Les chercheurs ont obtenu des échantillons salivaires de deux patients souffrant de maladie de Crohn (MC) et les ont transférés dans l’appareil digestif de souris (sans germe). Après avoir constaté une réponse immune intestinale de type TH1 chez les souris ayant avalé la salive d’un des patients, les chercheurs ont pu identifier une bactérie orale en cause - une souche Klebsiella pneumoniae (Kp-2H7). Cette souche colonise l’intestin (principalement colon et cecum) uniquement lorsqu’il y a un déséquilibre du microbiote ou dysbiose, provoquée par exemple par une antibiothérapie ; la souche est multi-résistante aux antibiotiques, y compris à la vancomycine, et elle peut induire une inflammation intestinale sévère chez les souris génétiquement susceptibles. Par contraste, lorsque cette souche Kp-2H7 est injectée dans les poumons de souris, elle induit une réponse TH17 et une pneumopathie sévère chez les souris, même génétiquement normales.
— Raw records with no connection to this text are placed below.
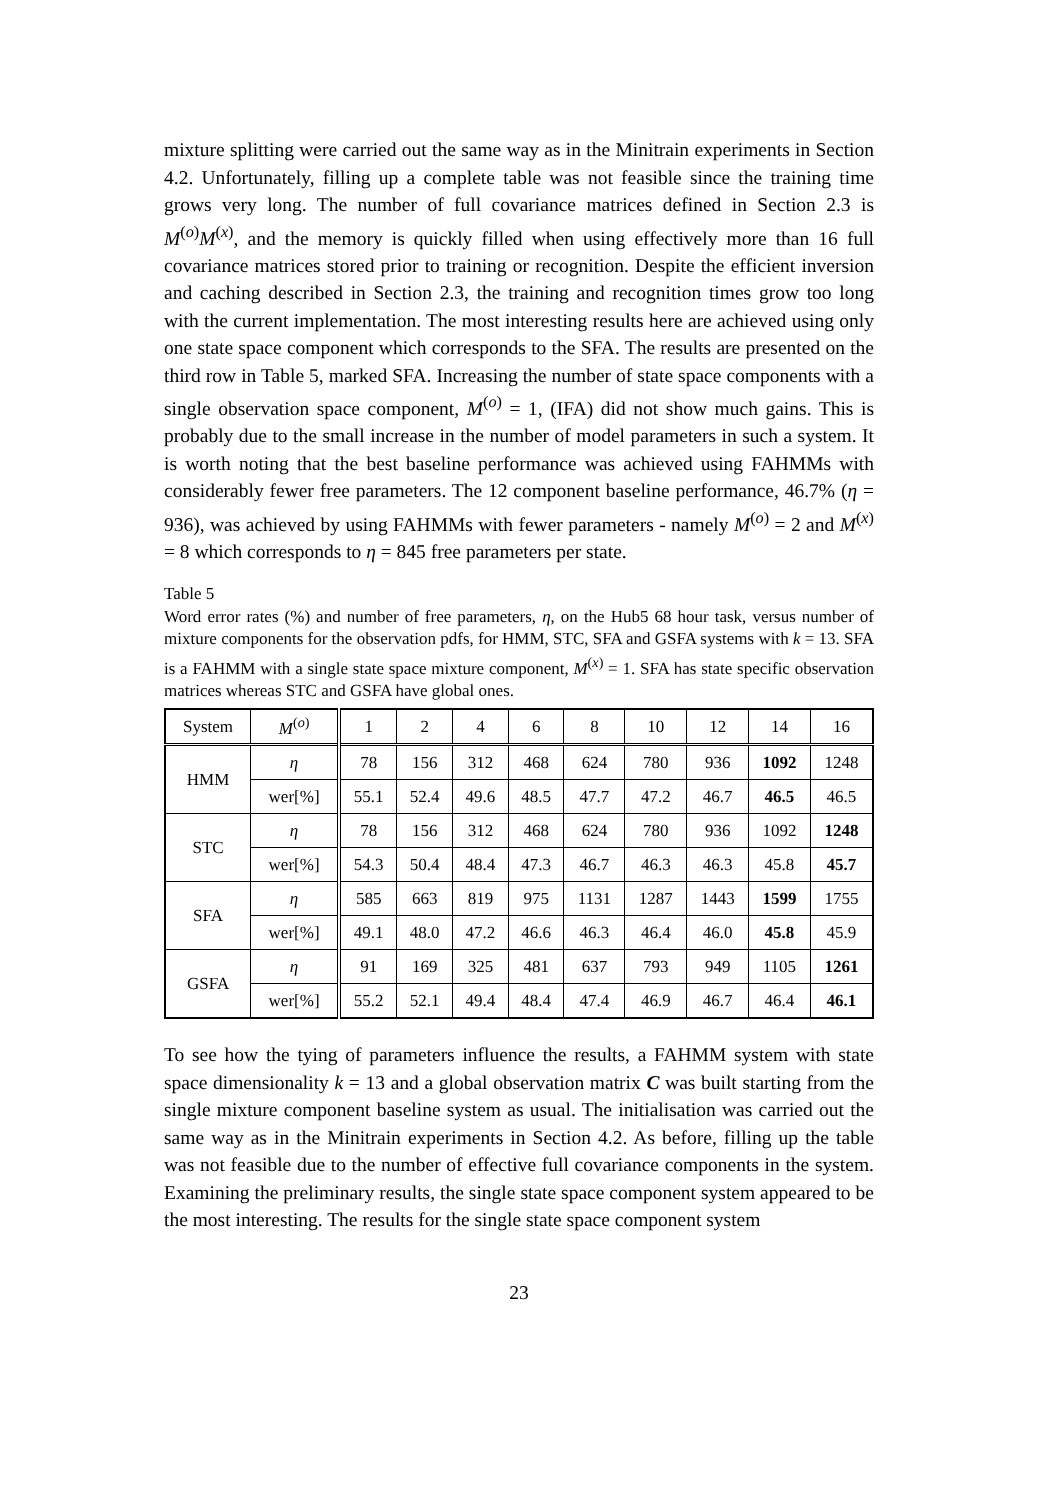mixture splitting were carried out the same way as in the Minitrain experiments in Section 4.2. Unfortunately, filling up a complete table was not feasible since the training time grows very long. The number of full covariance matrices defined in Section 2.3 is M<sup>(o)</sup>M<sup>(x)</sup>, and the memory is quickly filled when using effectively more than 16 full covariance matrices stored prior to training or recognition. Despite the efficient inversion and caching described in Section 2.3, the training and recognition times grow too long with the current implementation. The most interesting results here are achieved using only one state space component which corresponds to the SFA. The results are presented on the third row in Table 5, marked SFA. Increasing the number of state space components with a single observation space component, M<sup>(o)</sup> = 1, (IFA) did not show much gains. This is probably due to the small increase in the number of model parameters in such a system. It is worth noting that the best baseline performance was achieved using FAHMMs with considerably fewer free parameters. The 12 component baseline performance, 46.7% (η = 936), was achieved by using FAHMMs with fewer parameters - namely M<sup>(o)</sup> = 2 and M<sup>(x)</sup> = 8 which corresponds to η = 845 free parameters per state.
Table 5
Word error rates (%) and number of free parameters, η, on the Hub5 68 hour task, versus number of mixture components for the observation pdfs, for HMM, STC, SFA and GSFA systems with k = 13. SFA is a FAHMM with a single state space mixture component, M<sup>(x)</sup> = 1. SFA has state specific observation matrices whereas STC and GSFA have global ones.
| System | M<sup>(o)</sup> | 1 | 2 | 4 | 6 | 8 | 10 | 12 | 14 | 16 |
| --- | --- | --- | --- | --- | --- | --- | --- | --- | --- | --- |
| HMM | η | 78 | 156 | 312 | 468 | 624 | 780 | 936 | 1092 | 1248 |
| | wer[%] | 55.1 | 52.4 | 49.6 | 48.5 | 47.7 | 47.2 | 46.7 | 46.5 | 46.5 |
| STC | η | 78 | 156 | 312 | 468 | 624 | 780 | 936 | 1092 | 1248 |
| | wer[%] | 54.3 | 50.4 | 48.4 | 47.3 | 46.7 | 46.3 | 46.3 | 45.8 | 45.7 |
| SFA | η | 585 | 663 | 819 | 975 | 1131 | 1287 | 1443 | 1599 | 1755 |
| | wer[%] | 49.1 | 48.0 | 47.2 | 46.6 | 46.3 | 46.4 | 46.0 | 45.8 | 45.9 |
| GSFA | η | 91 | 169 | 325 | 481 | 637 | 793 | 949 | 1105 | 1261 |
| | wer[%] | 55.2 | 52.1 | 49.4 | 48.4 | 47.4 | 46.9 | 46.7 | 46.4 | 46.1 |
To see how the tying of parameters influence the results, a FAHMM system with state space dimensionality k = 13 and a global observation matrix C was built starting from the single mixture component baseline system as usual. The initialisation was carried out the same way as in the Minitrain experiments in Section 4.2. As before, filling up the table was not feasible due to the number of effective full covariance components in the system. Examining the preliminary results, the single state space component system appeared to be the most interesting. The results for the single state space component system
23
Surabondance de Klebsiella
Dans un deuxième temps, les chercheurs ont constaté que d’autres souches Klebsiella - la souche K. aeromobilis -11R12 isolée d’un patient atteint de rectocolite hémorragique (RCH) et la souche Kp-40B3 isolée, de façon inattendue, d’un sujet sain - peuvent aussi induire une réponse inflammatoire TH1 dans les intestins des souris. La souche Ka-11R12 est multirésistante aux antibiotiques.Enfin, les chercheurs ont analysé le microbiote fécal de différentes cohortes de patients affectés de MC ou MICI, de cholangite sclérosante primitive (CSP), ou d’alcoolisme, et ont observé une surabondance de Klebsiella chez ces patients comparés aux sujets sains. « Il existe ainsi des bactéries orales qui peuvent coloniser l'intestin, activer le système immunitaire intestinal et contribuer à l'exacerbation de l'inflammation intestinale par cette colonisation ectopique. Nos résultats suggèrent une association profonde entre les microbes oraux et l'écosystème de l'intestin, ce qui ouvre de nouvelles perspectives pour les recherches sur le microbiome », souligne le Pr Honda. Ceci suggère de nouvelles approches pour prévenir ou traiter les MICI et d’autres maladies en ciblant les bactéries orales, notamment des souches Klebsiella, soit :
1) en éliminant la souche pathogène (ou pathobionte) ;
2) en empêchant la colonisation ;
3) ou en bloquant la voie Th1.
« Si nous pouvons trouver une méthode pour éliminer spécifiquement les souches Klebsiella pathogènes, par antibiotiques à spectre très étroit ou par phages par exemple, cela offrirait une thérapie », confie le Pr Honda. « Nous pensons aussi que certaines bactéries commensales de l’intestin, au sein de notre microbiote normal, peuvent conférer une résistance à la colonisation par les Klebsiella orales. Un cocktail de ces bactéries bénéfiques pourrait permettre de tuer ou décoloniser spécifiquement ces espèces Klebsiella afin de traiter les patients atteints de MICI. Dès lors, notre prochain pas sera de tenter d’identifier ces bactéries bénéfiques dans le microbiote intestinal des sujets qui résistent à la colonisation », laisse-t-il entrevoir.